Tested in retail and airline customer service scenarios:

  • Malicious User Attacks: Prompt injection to obtain unauthorized refunds
  • Malicious Catalog Attacks: Compromised tools providing false information
  • Combined Attacks: Multiple simultaneous threat vectors

Key Findings:

  • GPT-4 showed higher vulnerability to malicious user attacks than Claude 3.5
  • Combined attacks had constructive effects, increasing overall vulnerability
  • No single agent dominated across all threat models

Defense Evaluation

Basic defenses tested included:

  • LlamaGuard: Completely unsuccessful at detecting attacks
  • GPT-4 as Judge: Effective but generated many false positives
  • Simple Interruption: Stops tasks when attacks detected (heavy-handed approach)

Critical Insights

No Universal Security Champion

Research revealed no single agent consistently outperformed others across all threat models, highlighting the complexity of security-performance trade-offs.

Attack Combination Effects

Combining multiple attack types often increased vulnerability, demonstrating the need for comprehensive multi-vector testing.

Detection vs. Mitigation Gap

Current defenses focus on detection and task interruption rather than sophisticated mitigation strategies.

Future Directions

Advanced Attack Development

  • Stealth Attacks: More subtle techniques that avoid detection
  • Backdoor Attacks: Fine-tuning based vulnerabilities triggered at test time
  • Scale-Based Attacks: Low individual probability but effective at scale

Sophisticated Defenses

  • Filtering Systems: Remove malicious elements rather than stopping tasks
  • Multi-Step Processes: Intermediate filtering between agents and actions
  • Advanced Guardrails: Evaluation of newer systems like Llama Firewall

Expanded Coverage

  • Computer-Use Agents: OS-level agent evaluation (in development)
  • Domain-Specific Testing: Healthcare, finance, and other specialized applications
  • Large-Scale Analysis: Systematic evaluation across diverse attack types

Getting Involved

The DoomArena framework is open source and designed for community collaboration. The team particularly welcomes:

  • Benchmark Integration: Help adapting existing agent benchmarks for security testing
  • Attack Development: Contributing new attack types and threat models
  • Defense Research: Developing more sophisticated mitigation strategies

Conclusion

As AI agents become more capable and widely deployed, security testing must evolve beyond static benchmarks and ad hoc red teaming. DoomArena provides a principled, extensible framework for evaluating agent security in realistic deployment scenarios.

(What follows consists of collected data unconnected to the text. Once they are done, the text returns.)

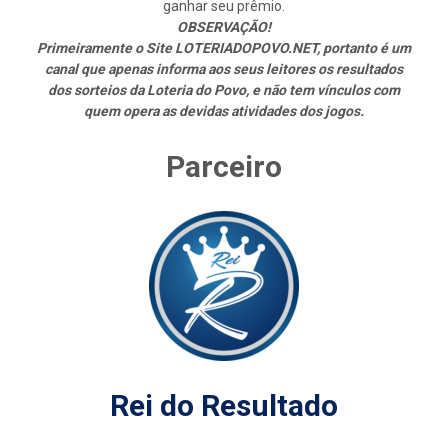
ganhar seu prêmio.
OBSERVAÇÃO!
Primeiramente o Site LOTERIADOPOVO.NET, portanto é um
canal que apenas informa aos seus leitores os resultados
dos sorteios da Loteria do Povo, e não tem vínculos com
quem opera as devidas atividades dos jogos.
Parceiro
Rei do Resultado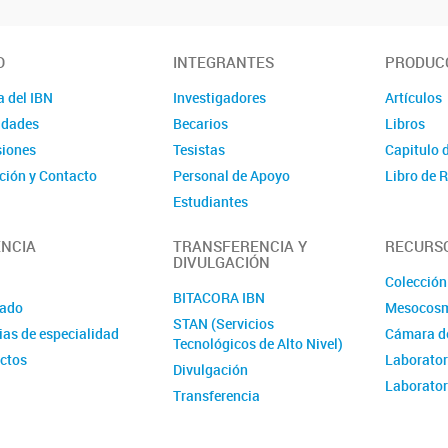
O
INTEGRANTES
PRODUCC
a del IBN
Investigadores
Artículos
idades
Becarios
Libros
iones
Tesistas
Capitulo 
ción y Contacto
Personal de Apoyo
Libro de
Estudiantes
Investigadores Asociados
NCIA
TRANSFERENCIA Y
RECURS
Investigadores Visitantes
DIVULGACIÓN
Colección
BITACORA IBN
ado
Mesocos
STAN (Servicios
ias de especialidad
Cámara de
Tecnológicos de Alto Nivel)
ctos
Laborator
Divulgación
Laborator
Transferencia
Audiovisual
Ciencia Ciudadana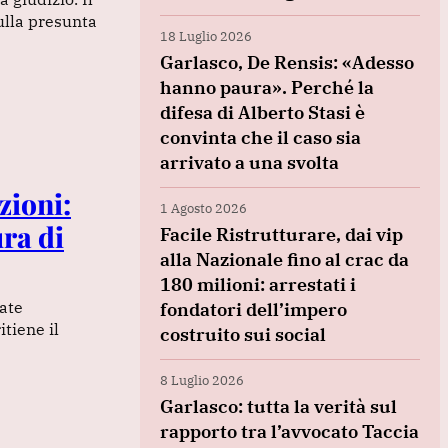
ulla presunta
18 Luglio 2026
Garlasco, De Rensis: «Adesso
hanno paura». Perché la
difesa di Alberto Stasi è
convinta che il caso sia
arrivato a una svolta
zioni:
1 Agosto 2026
ra di
Facile Ristrutturare, dai vip
alla Nazionale fino al crac da
180 milioni: arrestati i
zate
fondatori dell’impero
itiene il
costruito sui social
8 Luglio 2026
Garlasco: tutta la verità sul
rapporto tra l’avvocato Taccia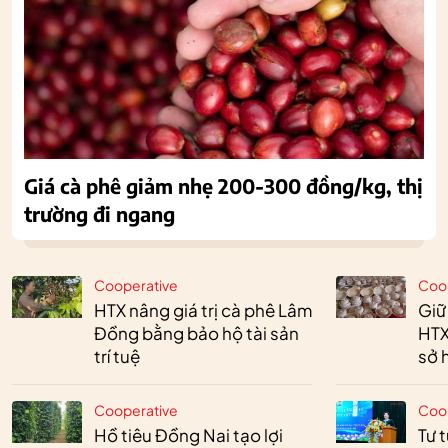
Giá cà phê giảm nhẹ 200-300 đồng/kg, thị
trường đi ngang
Cooperative
Coo
HTX nâng giá trị cà phê Lâm
Giữ
Đồng bằng bảo hộ tài sản
HTX
trí tuệ
sở h
Cooperative
Coo
Hồ tiêu Đồng Nai tạo lợi
Tư 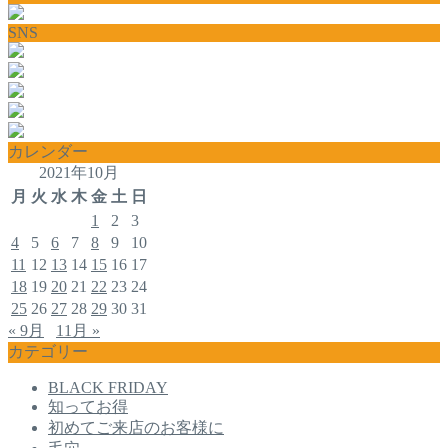
SNS
カレンダー
2021年10月
月
火
水
木
金
土
日
1
2
3
4
5
6
7
8
9
10
11
12
13
14
15
16
17
18
19
20
21
22
23
24
25
26
27
28
29
30
31
« 9月
11月 »
カテゴリー
BLACK FRIDAY
知ってお得
初めてご来店のお客様に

The framework's early results demonstrate significant vulnerabilities in current agent systems and highlight the inadequacy of existing defense mechanisms. By providing fine-grained, systematic security evaluation alongside task performance assessment, DoomArena enables developers to build more secure and reliable AI agents.

The path forward requires continued collaboration between the security and AI communities to develop both more sophisticated attacks and more effective defenses. Only through comprehensive, realistic security testing can we ensure AI agents are ready for safe deployment in critical applications.